Task description - From the entries below, list each line with "left".

[Collected data entries]
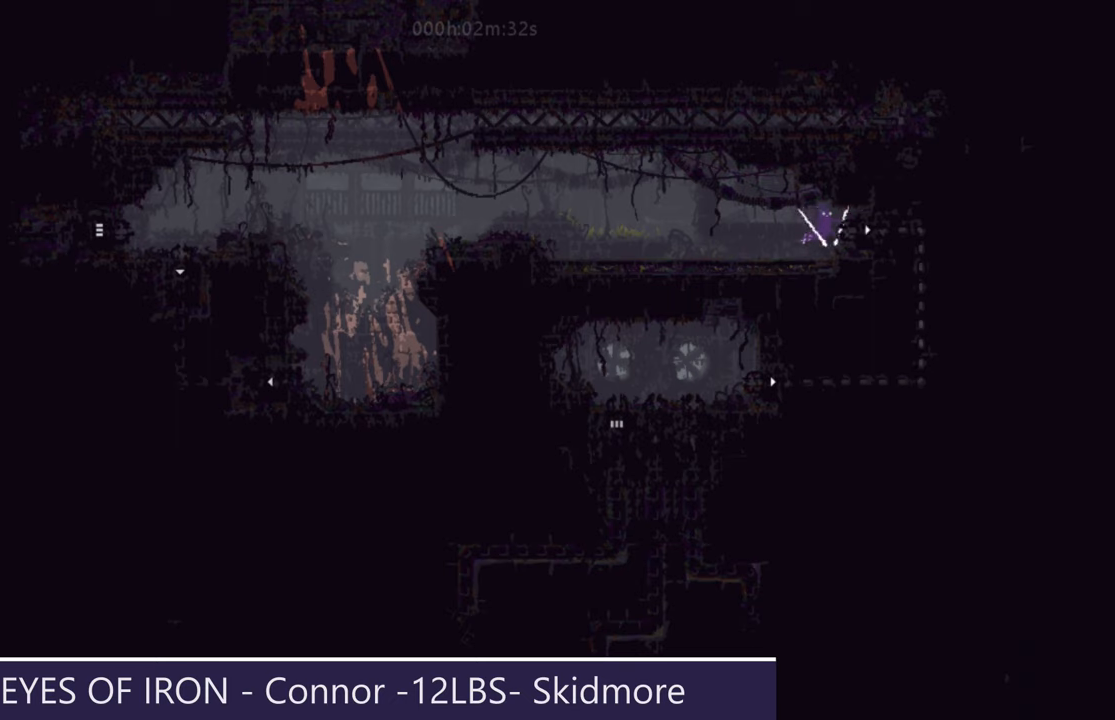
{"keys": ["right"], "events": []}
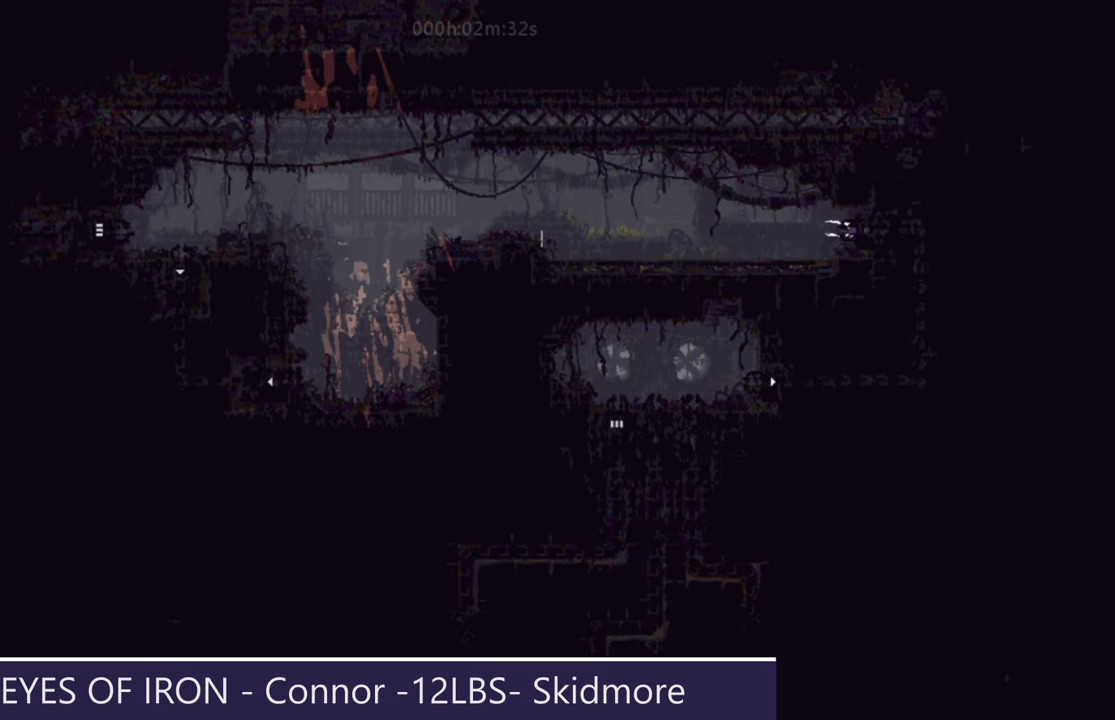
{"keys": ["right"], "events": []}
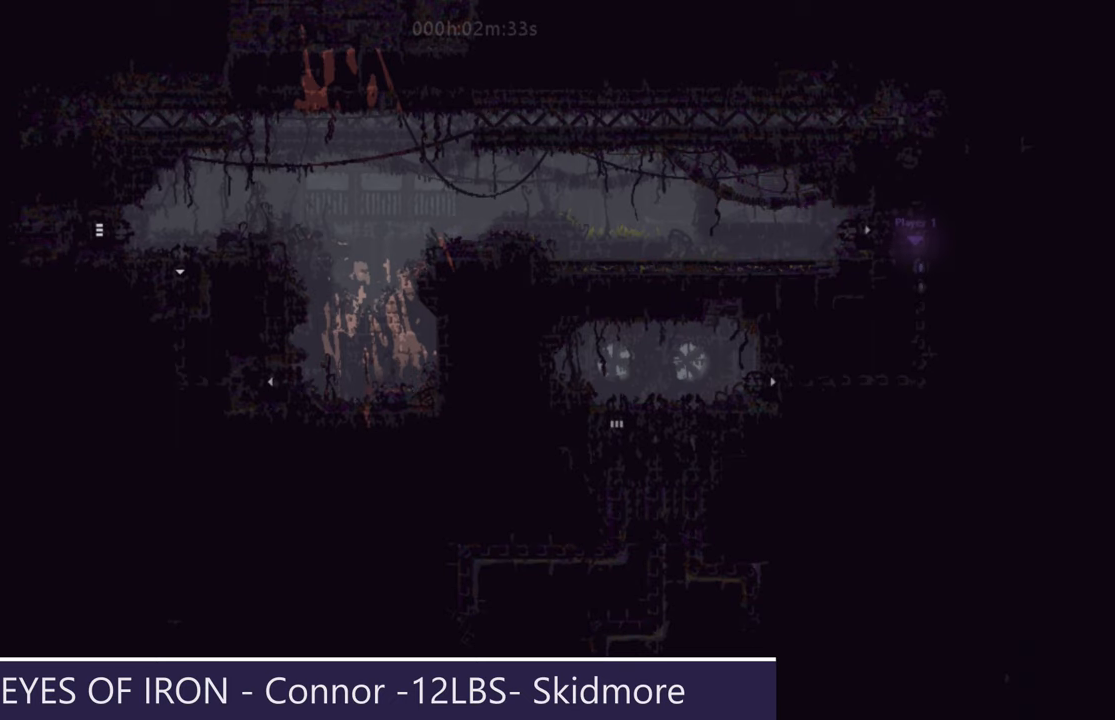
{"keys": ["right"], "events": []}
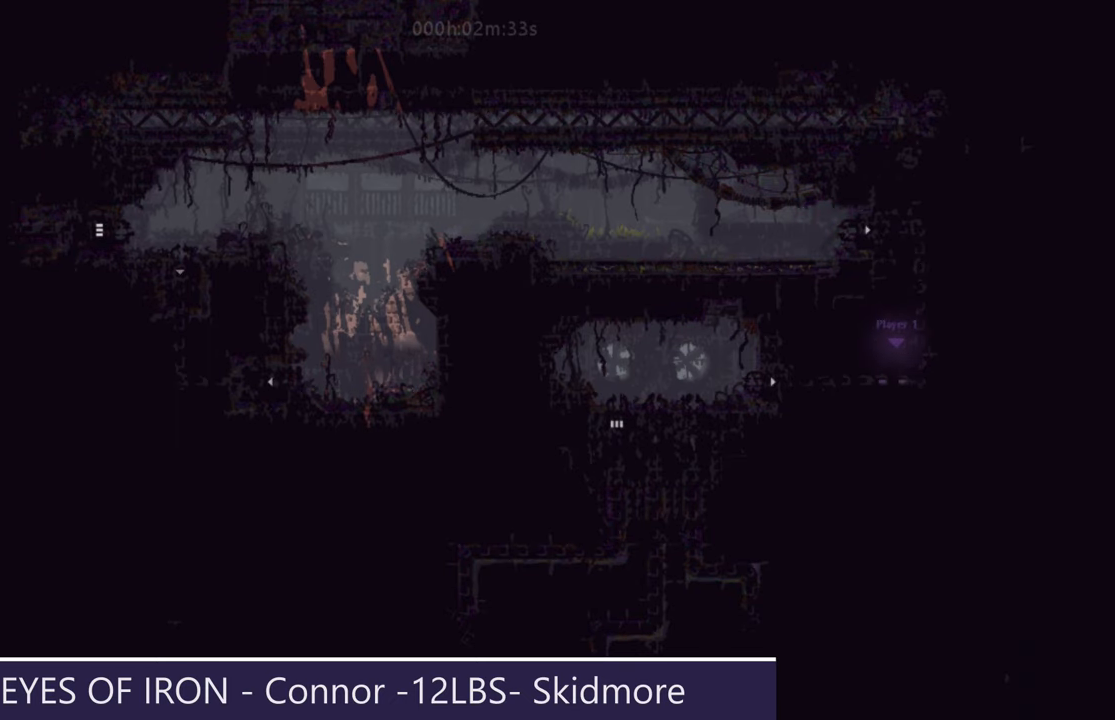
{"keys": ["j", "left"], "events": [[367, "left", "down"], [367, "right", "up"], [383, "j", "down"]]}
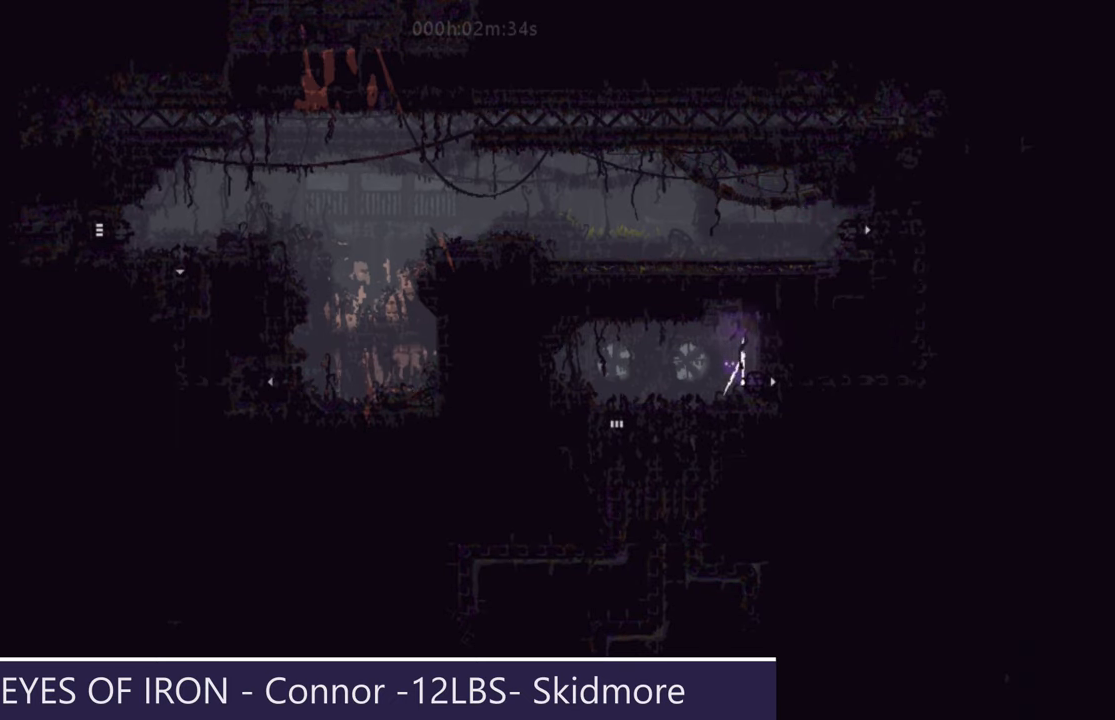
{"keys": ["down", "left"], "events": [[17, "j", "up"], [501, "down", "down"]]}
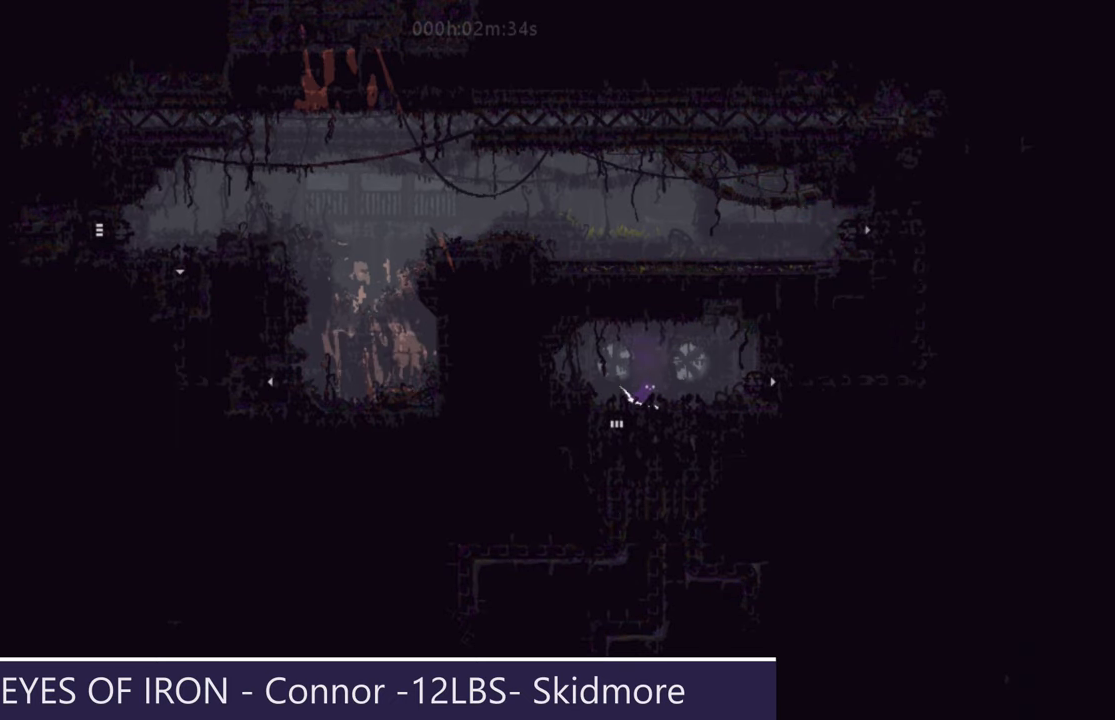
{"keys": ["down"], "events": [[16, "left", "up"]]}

Response box -
{"keys": ["j", "left"], "events": [[367, "left", "down"], [367, "right", "up"], [383, "j", "down"]]}
{"keys": ["down", "left"], "events": [[17, "j", "up"], [501, "down", "down"]]}
{"keys": ["down"], "events": [[16, "left", "up"]]}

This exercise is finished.